I am having an issue where occasionally a node will drop out of the cluster and will not rejoin after restarting.
I am running NiFi 1.1.0 on VMs. 3 node HDF cluster, with 2 of the nodes running NiFi and the third running ambari/ranger/LogSearch/.
On the running node it will display 1/2 nodes connected. On the failed node the UI stays at the "voting on a flow" screen.
The only way I can get the node to reconnect to the cluster is by removing the flowfile_repository directory.
Unfortunately I can't post logs without significant cleansing, but if there is something in particular I can post.
Can you please share the exception stack trace from failed node where it says failed to connect node to cluster ? It might have the reason explained in the log. You might have mismatched flows on both nodes and since you only have two nodes, NiFi is not able to come up with a majority of votes.
What reason if NiFi giving in the nifi-app.log for the node disconnections?
Rather then restarting the node that disconnects, did you try just clicking the reconnect icon in the cluster UI?

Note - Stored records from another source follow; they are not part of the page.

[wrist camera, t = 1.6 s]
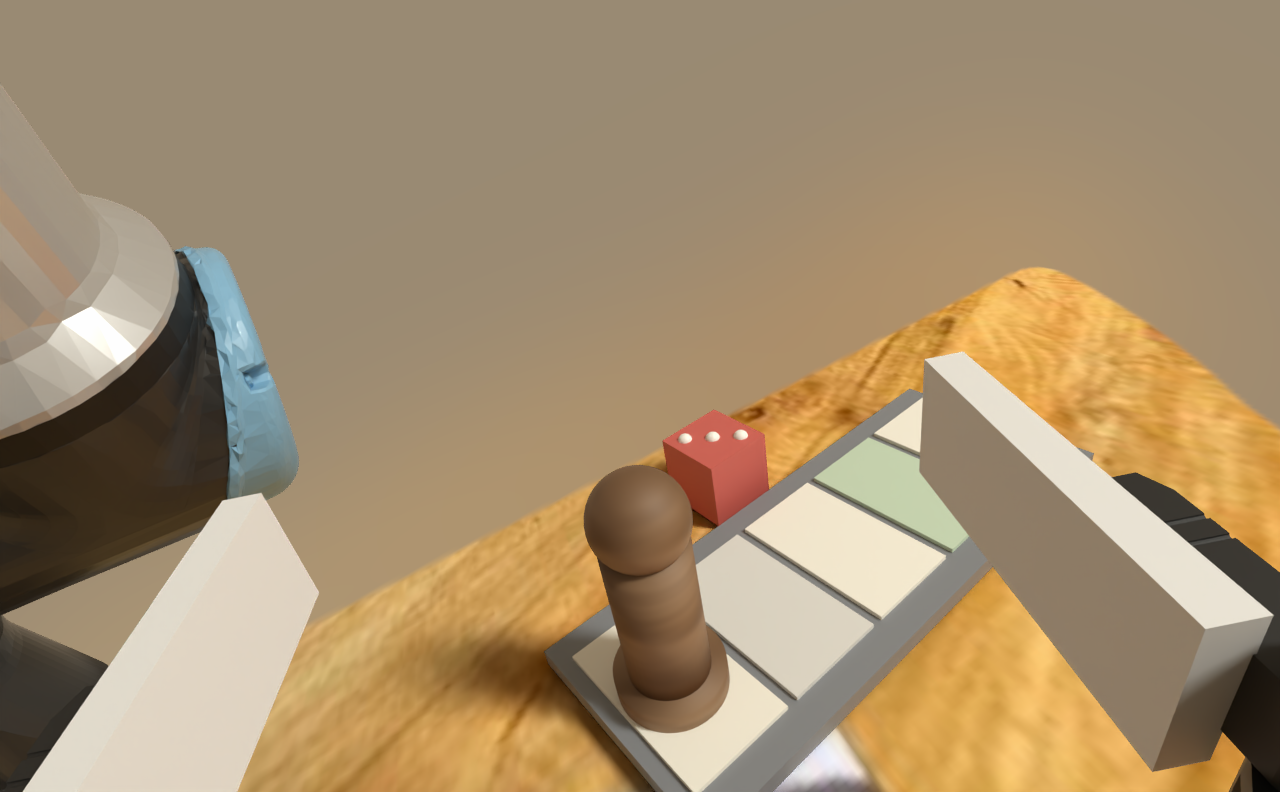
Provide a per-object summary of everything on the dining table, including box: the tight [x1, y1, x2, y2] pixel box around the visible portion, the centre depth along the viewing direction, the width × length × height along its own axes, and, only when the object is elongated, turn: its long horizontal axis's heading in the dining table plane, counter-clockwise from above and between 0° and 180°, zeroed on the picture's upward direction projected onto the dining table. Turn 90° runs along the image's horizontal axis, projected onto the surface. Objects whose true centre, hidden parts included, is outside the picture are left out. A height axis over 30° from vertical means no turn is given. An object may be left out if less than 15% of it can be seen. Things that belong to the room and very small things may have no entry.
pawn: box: [584, 465, 730, 733], centre depth 28 cm, size 5×5×12 cm
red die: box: [663, 410, 769, 526], centre depth 42 cm, size 4×4×5 cm
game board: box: [544, 389, 1094, 792], centre depth 37 cm, size 12×31×1 cm, turn 129°
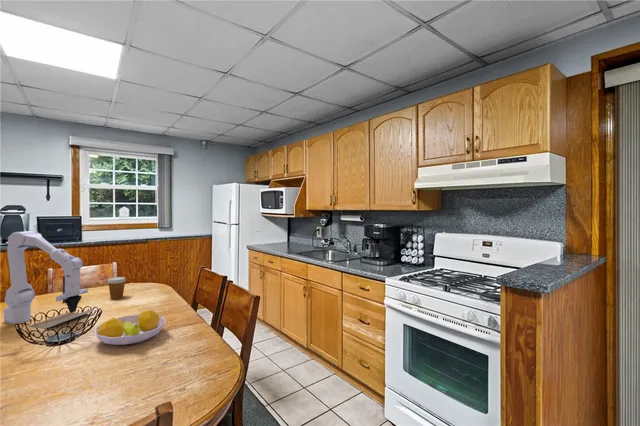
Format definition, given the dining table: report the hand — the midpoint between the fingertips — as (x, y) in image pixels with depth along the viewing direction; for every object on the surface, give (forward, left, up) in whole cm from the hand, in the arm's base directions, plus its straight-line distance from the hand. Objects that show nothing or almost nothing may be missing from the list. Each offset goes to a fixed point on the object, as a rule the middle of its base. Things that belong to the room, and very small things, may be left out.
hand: (72, 311), depth 151 cm
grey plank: (-2, 0, -4) cm, 4 cm away
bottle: (-32, +27, -6) cm, 42 cm away
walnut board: (-10, 0, -6) cm, 12 cm away
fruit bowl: (+39, -9, -6) cm, 41 cm away
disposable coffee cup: (-13, +40, -6) cm, 42 cm away
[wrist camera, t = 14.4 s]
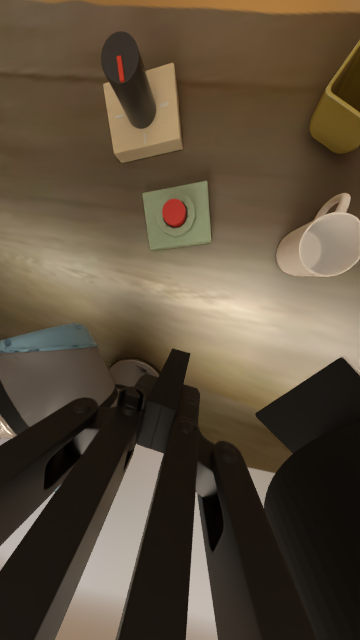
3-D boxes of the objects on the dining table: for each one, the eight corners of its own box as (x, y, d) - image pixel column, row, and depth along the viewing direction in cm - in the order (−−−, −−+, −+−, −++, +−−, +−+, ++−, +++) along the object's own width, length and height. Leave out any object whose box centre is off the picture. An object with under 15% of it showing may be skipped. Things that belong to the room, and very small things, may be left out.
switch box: (152, 251, 39) (146, 248, 36) (145, 197, 37) (138, 188, 33) (211, 243, 37) (211, 239, 34) (207, 186, 35) (207, 175, 31)
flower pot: (333, 81, 29) (385, 1, 21) (379, 114, 29) (449, 48, 21) (292, 140, 32) (323, 91, 23) (334, 171, 32) (381, 133, 23)
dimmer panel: (121, 163, 36) (113, 153, 33) (111, 99, 34) (102, 82, 31) (182, 149, 34) (180, 137, 31) (176, 80, 32) (173, 60, 29)
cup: (267, 269, 37) (289, 267, 27) (294, 202, 34) (328, 172, 24) (310, 281, 36) (347, 283, 27) (341, 213, 33) (396, 188, 23)
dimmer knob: (125, 96, 31) (96, 35, 23) (154, 87, 30) (134, 21, 22) (129, 132, 32) (103, 85, 24) (158, 125, 32) (140, 74, 24)
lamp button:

Verify that your nodes do not have trouble communicating with each other. Makes there are no firewalls between the nodes affecting communications to the HTTP/HTTPS ports:
nifi.web.http.host=nifi-ambari-08.openstacklocal nifi.web.http.port=8090 nifi.web.https.host=nifi-ambari-08.openstacklocal nifi.web.https.port=9091
or node communication port:
nifi.cluster.node.address=nifi-ambari-08.openstacklocal nifi.cluster.node.protocol.port=9088Make sure Both yo r nodes are properly configured to talk to ZK and neither has issues communicating with them:
nifi.zookeeper.connect.string=nifi-ambari-09.openstacklocal:2181,nifi-ambari-07.openstacklocal:2181,nifi-ambari-08.openstacklocal:2181 nifi.zookeeper.connect.timeout=3 secs nifi.zookeeper.root.node=/nifi nifi.zookeeper.session.timeout=3 sec
All of the above setting are in the nifi.properties file.